BEGIN Data for the task

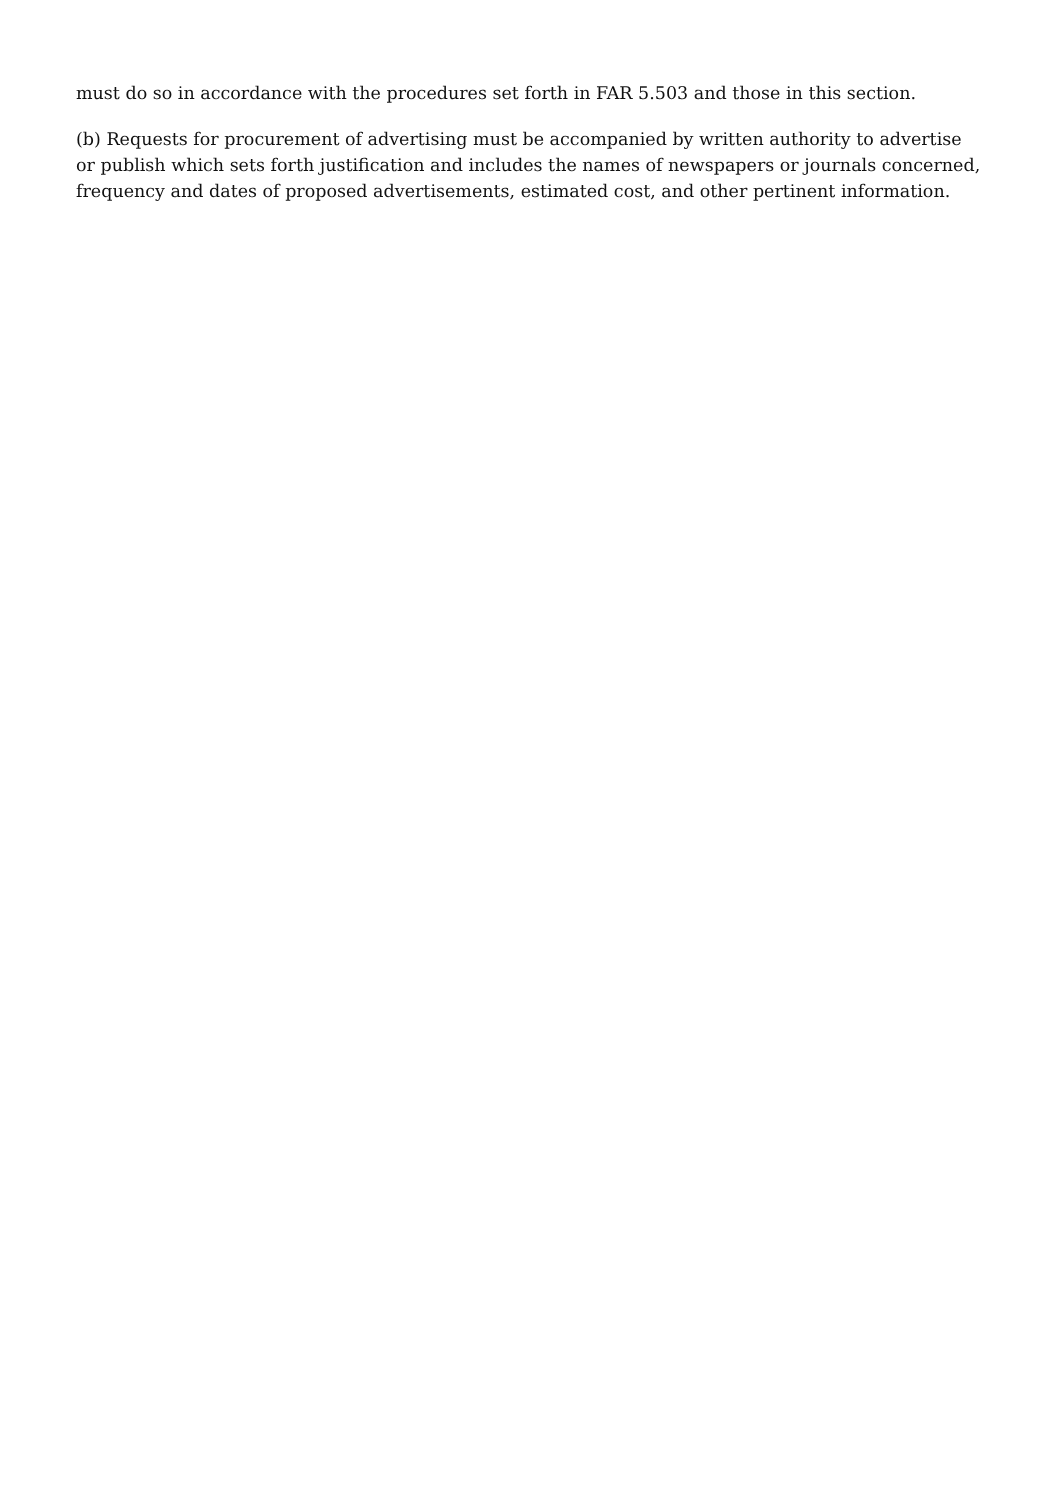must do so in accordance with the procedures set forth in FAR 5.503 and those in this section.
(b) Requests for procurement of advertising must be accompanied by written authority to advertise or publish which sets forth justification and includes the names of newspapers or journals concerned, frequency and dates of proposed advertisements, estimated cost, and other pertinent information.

END Data for the task
BEGIN Data for the task

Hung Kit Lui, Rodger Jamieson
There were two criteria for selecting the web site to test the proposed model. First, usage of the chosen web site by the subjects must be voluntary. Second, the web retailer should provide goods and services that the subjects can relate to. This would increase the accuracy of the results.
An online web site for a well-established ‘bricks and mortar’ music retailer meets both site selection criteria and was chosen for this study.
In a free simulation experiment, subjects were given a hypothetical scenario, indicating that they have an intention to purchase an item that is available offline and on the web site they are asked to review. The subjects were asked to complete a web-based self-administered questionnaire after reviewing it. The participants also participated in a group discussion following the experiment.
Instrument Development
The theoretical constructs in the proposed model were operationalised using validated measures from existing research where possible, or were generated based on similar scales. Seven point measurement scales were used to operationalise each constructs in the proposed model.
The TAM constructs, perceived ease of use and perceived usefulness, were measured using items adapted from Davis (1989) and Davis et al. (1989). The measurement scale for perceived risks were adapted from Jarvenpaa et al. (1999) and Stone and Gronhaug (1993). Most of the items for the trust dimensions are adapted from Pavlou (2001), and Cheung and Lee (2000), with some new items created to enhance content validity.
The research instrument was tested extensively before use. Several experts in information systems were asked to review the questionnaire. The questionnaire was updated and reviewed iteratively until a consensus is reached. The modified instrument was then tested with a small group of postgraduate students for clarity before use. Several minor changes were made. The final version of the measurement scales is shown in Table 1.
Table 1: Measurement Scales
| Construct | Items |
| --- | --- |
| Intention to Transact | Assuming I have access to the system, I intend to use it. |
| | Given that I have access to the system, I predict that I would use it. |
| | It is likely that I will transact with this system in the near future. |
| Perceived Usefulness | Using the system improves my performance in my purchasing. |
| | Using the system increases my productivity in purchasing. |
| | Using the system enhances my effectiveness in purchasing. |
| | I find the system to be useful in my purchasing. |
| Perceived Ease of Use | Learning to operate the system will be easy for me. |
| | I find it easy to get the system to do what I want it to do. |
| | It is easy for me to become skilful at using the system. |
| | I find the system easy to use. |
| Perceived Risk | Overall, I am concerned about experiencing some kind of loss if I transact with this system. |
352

END Data for the task

▶ _What the task asks_
In the listing above, find the line with "must do so in" and the line with "(b) Requests for". Copy both of them and every line between, exactly, but not the pictures.

▶ _Response below_
must do so in accordance with the procedures set forth in FAR 5.503 and those in this section.
(b) Requests for procurement of advertising must be accompanied by written authority to advertise or publish which sets forth justification and includes the names of newspapers or journals concerned, frequency and dates of proposed advertisements, estimated cost, and other pertinent information.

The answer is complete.